Сверкая белоснежным фартуком ниже колен и таким же колпаком на голове, бариста вежливо дежурно кланяется, как всегда, и интересуется, всем ли господа довольны. Господа, естественно, довольны, а были бы еще довольнее, если бы ворот формы баристы не был наглухо застегнутым. А фартук — вообще преступление против разглядывания.
— До которого часа ваша смена, уважаемый? — Юнги смотрит таким взглядом, что даже при всем желании не придашь этому вопросу другого смысла, кроме очевидного.
— Весьма польщен вашим вниманием, господин, — красиво отмазывается парень, косясь на Чонгука, внимательно следящего за реакцией. Прям чувствуется — не выйдет у одного, попадешься второму, — но не сочтите отказ за грубость, пощадите мое недавно влюбившееся сердце.
— Вот же повезло кому-то!
— Спасибо, господин. Могу еще чем-то помочь?
— Да. Ваш официант тоже влюблен, не знаете?
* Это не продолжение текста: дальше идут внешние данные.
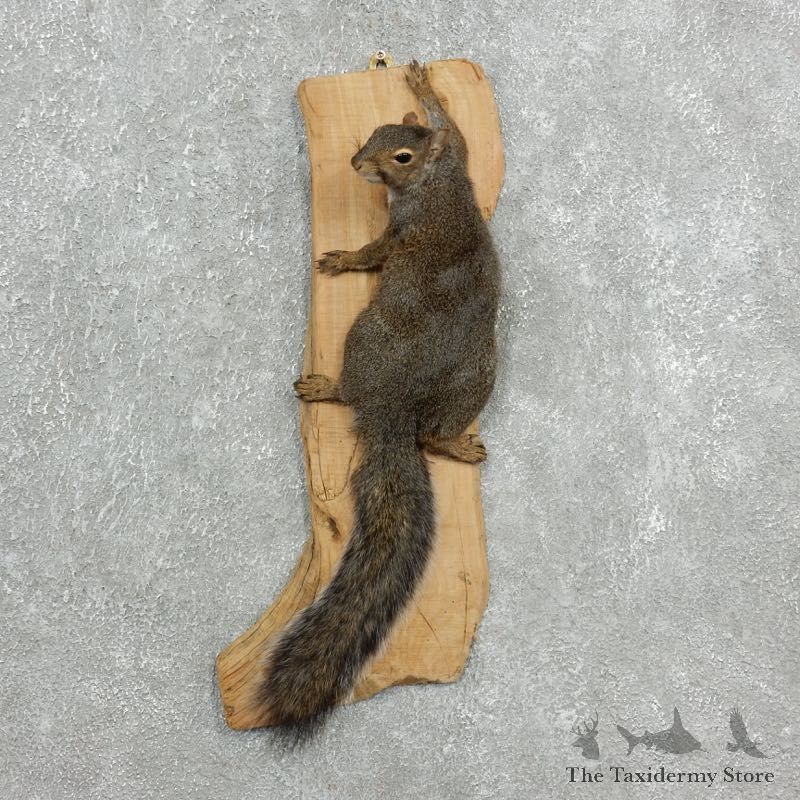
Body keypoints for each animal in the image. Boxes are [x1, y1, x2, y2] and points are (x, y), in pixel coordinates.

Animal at [253, 60, 500, 740]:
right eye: (379, 130)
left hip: (362, 341)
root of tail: (395, 413)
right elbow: (453, 121)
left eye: (401, 155)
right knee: (433, 436)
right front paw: (419, 79)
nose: (356, 162)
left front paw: (343, 259)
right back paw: (456, 445)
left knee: (356, 397)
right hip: (478, 377)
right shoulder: (461, 152)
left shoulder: (402, 234)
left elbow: (374, 253)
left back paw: (326, 387)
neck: (439, 183)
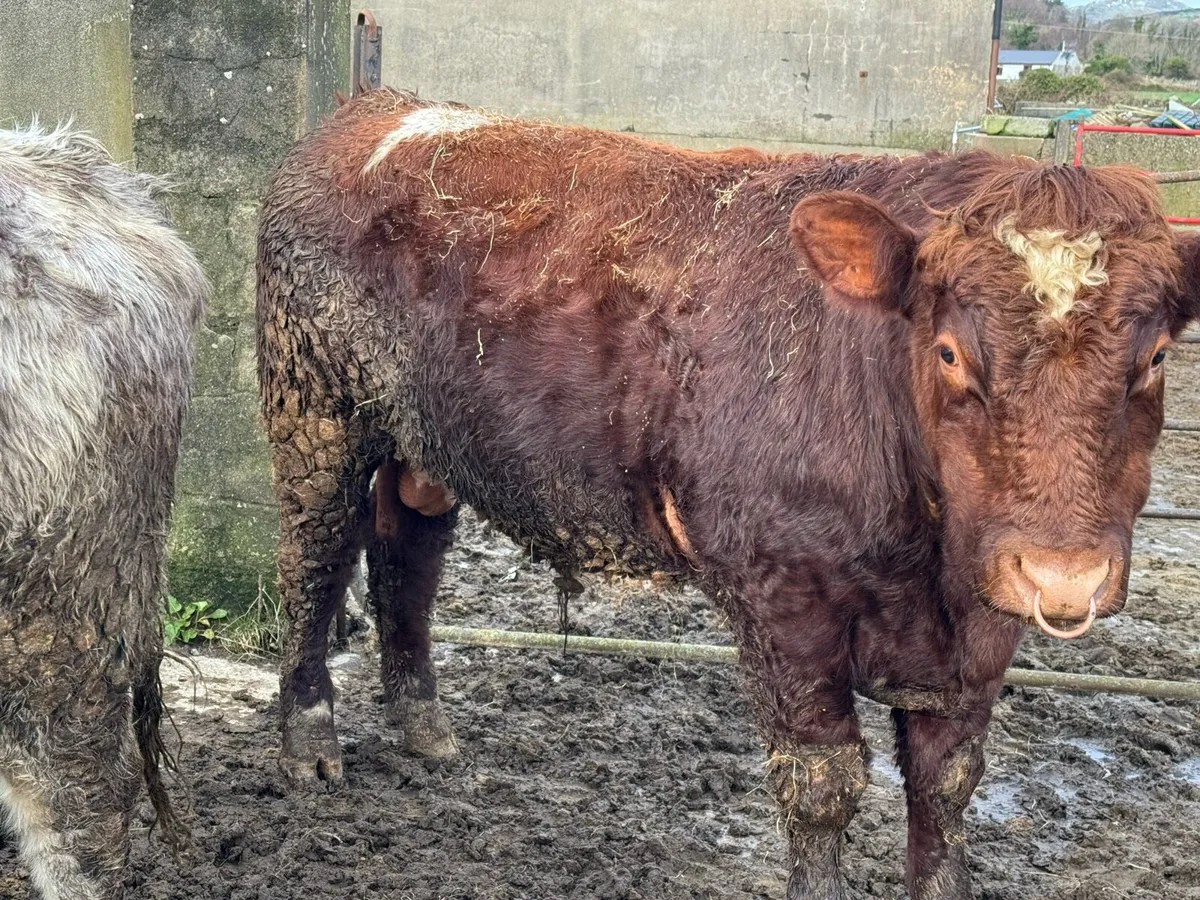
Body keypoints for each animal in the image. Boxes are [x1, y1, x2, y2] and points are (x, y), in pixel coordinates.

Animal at [255, 89, 1200, 899]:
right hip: (315, 412)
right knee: (314, 558)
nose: (1063, 574)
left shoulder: (980, 626)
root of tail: (385, 109)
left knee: (406, 553)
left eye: (1156, 356)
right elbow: (822, 782)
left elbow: (945, 786)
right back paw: (308, 740)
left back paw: (423, 727)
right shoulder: (782, 596)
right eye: (949, 352)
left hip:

— А вот он, кажется, свободен, — улыбается бариста, косясь в сторону стойки и встречаясь с предметом обсуждения взглядом. — Не знаю, расстрою ли вас, но, кажется, он интересуется молодым господином, — и скашивает снова глаза на Чонгука, который запрокидывает голову и смеется.
— Ты в пролете, хён!
— Вы всё же спросите, — улыбается Юнги. — Буду очень благодарен.
— Да, господин.
Парень уходит. Чонгук видит краем глаза, как тот разговаривает с мило краснеющим официантом, и отпивает кофе.
— Нет, ну почему ты — молодой господин, а я нет? Обидно, блин.
— Тебе почти тридцать, хён.
— Разве это много? Я что, похож на старпера?
— Когда соблазняешь молоденьких мальчиков — очень даже.
— Чёрт…
— Не расстраивайся. Многие любят тех, кто постарше.
— Не утешило, знаешь ли.
— Тебе, кажется, визитку несут, — и действительно, бариста подходит снова и с легкой улыбкой кладет перед Юнги на стол белую карточку. — Вот видишь. Ты тот еще перчик, детка, — тихо произносит Чонгук, обращаясь к довольному хёну, оборачивающемуся к смущенному официанту.
Бариста скользит по нему быстрым цепким взглядом, кланяется и уходит.